The deal also gives Putnam Lovell the rights to receive future 12b-1 fees for a period of three years beginning September 30. According to Timothy T. Frost, vice president for corporate development and communications at Pioneer, the firm will use the proceeds to reduce its debt.

The B-share financing, announced Oct. 13, is one of a number of steps the company has taken to reduce its debt. Recently, Pioneer reorganized into three separate business units (see related story on page 1). The goal has been to reduce expenses in each unit, each of which has performed poorly this year.

Putnam Lovell is among a handful of firms that have, in recent years, created a niche business in financing B-shares sold under a fund adviser's 12b-1 distribution plan. Fund companies have imposed 12b-1 charges to cover their marketing and distribution expenses since the Securities and Exchange Commission approved their use in 1980.

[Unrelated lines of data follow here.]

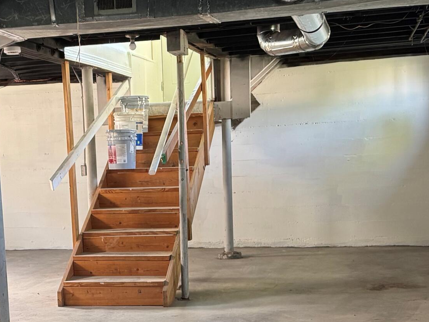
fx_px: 806
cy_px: 260
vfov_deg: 22.3
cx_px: 136
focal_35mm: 65
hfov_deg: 29.6
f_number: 1.78
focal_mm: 6.76
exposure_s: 1/60
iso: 500
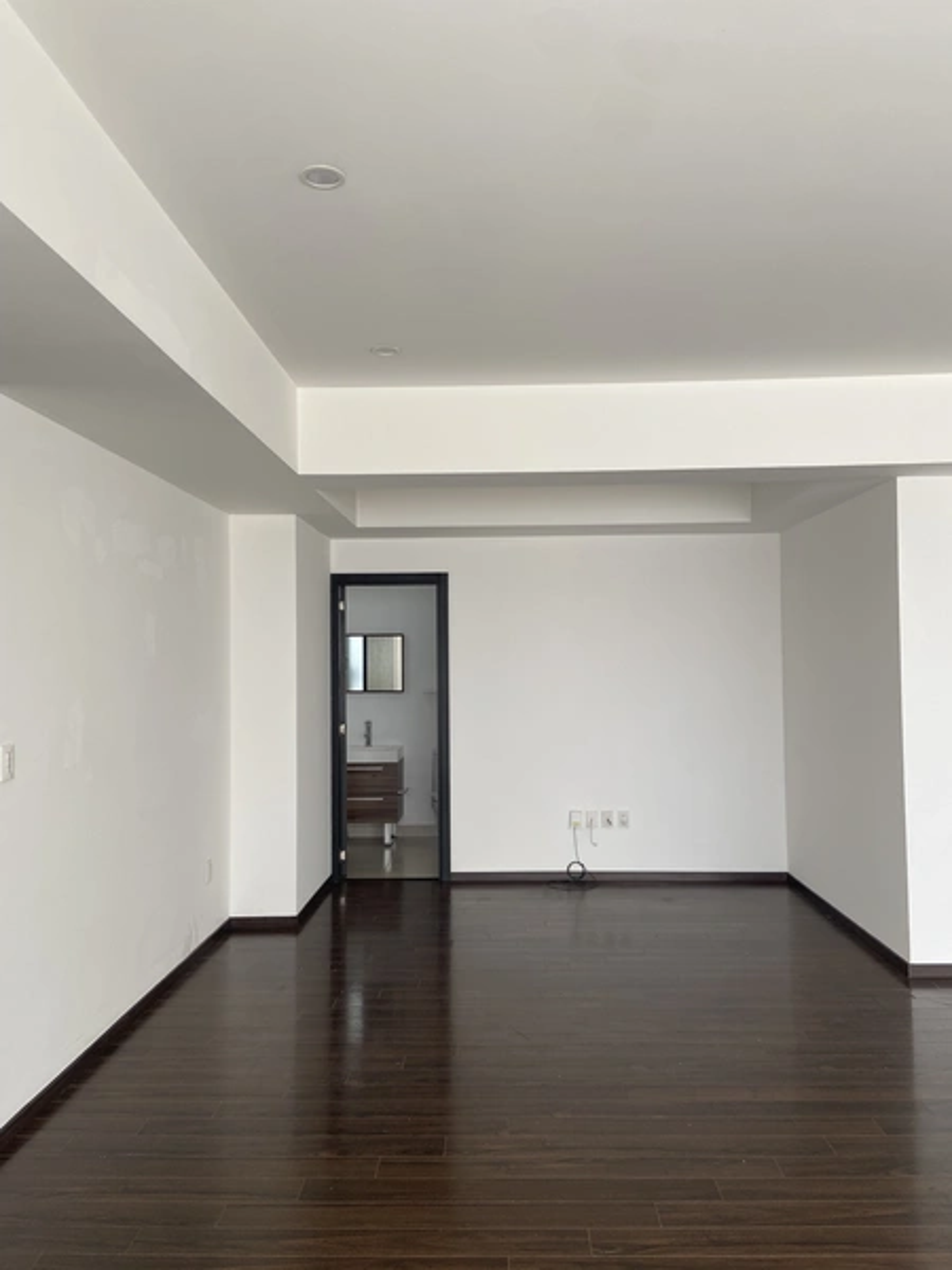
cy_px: 635
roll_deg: +1.6
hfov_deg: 53.1
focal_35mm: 26
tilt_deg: +2.9
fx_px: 953
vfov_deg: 67.3
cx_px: 476
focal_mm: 4.25
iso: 50
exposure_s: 1/122
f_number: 1.8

Under 12b-1 plans, advisers pay up-front commissions to broker/dealers who agree to distribute a fund. A few well-endowed fund advisers can afford to pay these commissions themselves. Other advisers finance these initial commission payments through third-parties. Then, advisers typically charge fund shareholders a 12b-1 fee of up to 1.00 percent of the invested assets. The typical 12b-1 fee includes two components: a 0.25 percent service fee which is paid back to the selling fund adviser and a 0.75 percent fee which is paid to the financing firm.

Historically, companies that financed B-shares, like CitiGroup, Constellation Financial Management and Putnam Lovell, advanced commission payments to intermediaries distributing the funds. These firms -- the financiers -- put the debt on their books, relieving distributors of having to carry it.

Though financing firms buy the rights to capture future revenues- the 12b-1 fees derived from B-share assets under management, they also assume all of the risks. Since the 12b-1 fees are a function of assets, the financiers incur the risk of net assets declining, thereby reducing the ongoing 12b-1 revenues generated. There is also the risk that the independent trustees of a fund, who must re-approve 12b-1 fees annually, will not do so.

Recently, fund advisers have increasingly sought outside financing for B-shares. This is in part because fund companies that have stepped up their marketing efforts and consequently attracted new assets, are faced with the task of financing the ever greater commissions they are incurring.

But, financing B-share commissions is very attractive because fund companies would rather use assets to finance systems or strategic plans than to finance B-share commissions.

Putnam Lovell bundles the cash streams it acquires from the multiple mutual fund sponsors it serves, securitizes them and sells them to institutional investors, such as insurance companies, said Bill Henson head of Putnam Lovell's one-year-old capital markets division. Putnam Lovell has securitized a total of $1 billion.